** Work instructions **
Copy every line of text in the data below without changing anything, and leave out the pictures.

── Given entries ──

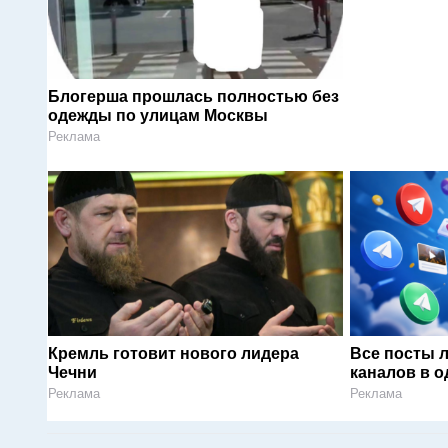
Блогерша прошлась полностью без
одежды по улицам Москвы
Реклама
Кремль готовит нового лидера
Все посты 
Чечни
каналов в о
Реклама
Реклама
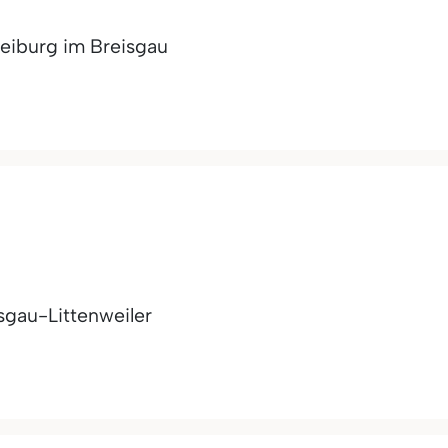
reiburg im Breisgau
sgau-Littenweiler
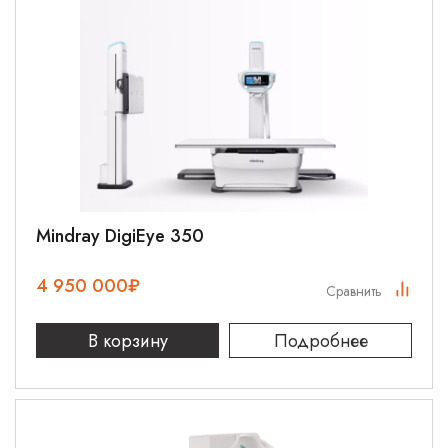
Mindray DigiEye 350
4 950 000
₽
Сравнить
В корзину
Подробнее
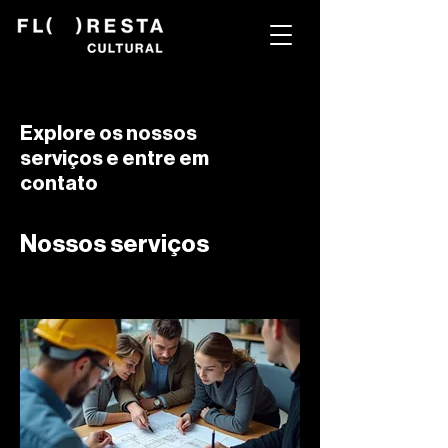
Explore os nossos
serviços e entre em
contato
Nossos serviços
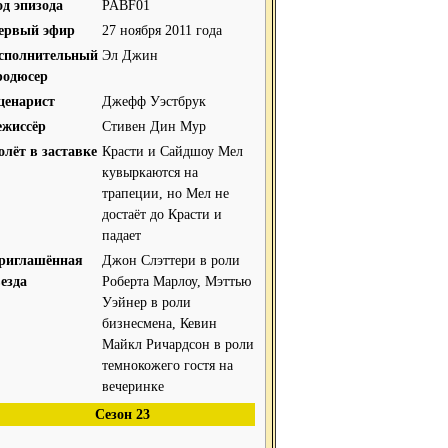
од эпизода
PABF01
ервый эфир
27 ноября 2011 года
сполнительный
Эл Джин
родюсер
ценарист
Джефф Уэстбрук
ежиссёр
Стивен Дин Мур
олёт в заставке
Красти и Сайдшоу Мел
кувыркаются на
трапеции, но Мел не
достаёт до Красти и
падает
риглашённая
Джон Слэттери в роли
везда
Роберта Марлоу, Мэттью
Уэйнер в роли
бизнесмена, Кевин
Майкл Ричардсон в роли
темнокожего гостя на
вечеринке
Сезон 23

───

** Output below **
Блогерша прошлась полностью без
одежды по улицам Москвы
Реклама
Кремль готовит нового лидера
Все посты 
Чечни
каналов в о
Реклама
Реклама
reiburg im Breisgau
sgau-Littenweiler
Mindray DigiEye 350
4 950 000
₽
Сравнить
В корзину
Подробнее
Explore os nossos
serviços e entre em
contato
Nossos serviços
од эпизода
PABF01
ервый эфир
27 ноября 2011 года
сполнительный
Эл Джин
родюсер
ценарист
Джефф Уэстбрук
ежиссёр
Стивен Дин Мур
олёт в заставке
Красти и Сайдшоу Мел
кувыркаются на
трапеции, но Мел не
достаёт до Красти и
падает
риглашённая
Джон Слэттери в роли
везда
Роберта Марлоу, Мэттью
Уэйнер в роли
бизнесмена, Кевин
Майкл Ричардсон в роли
темнокожего гостя на
вечеринке
Сезон 23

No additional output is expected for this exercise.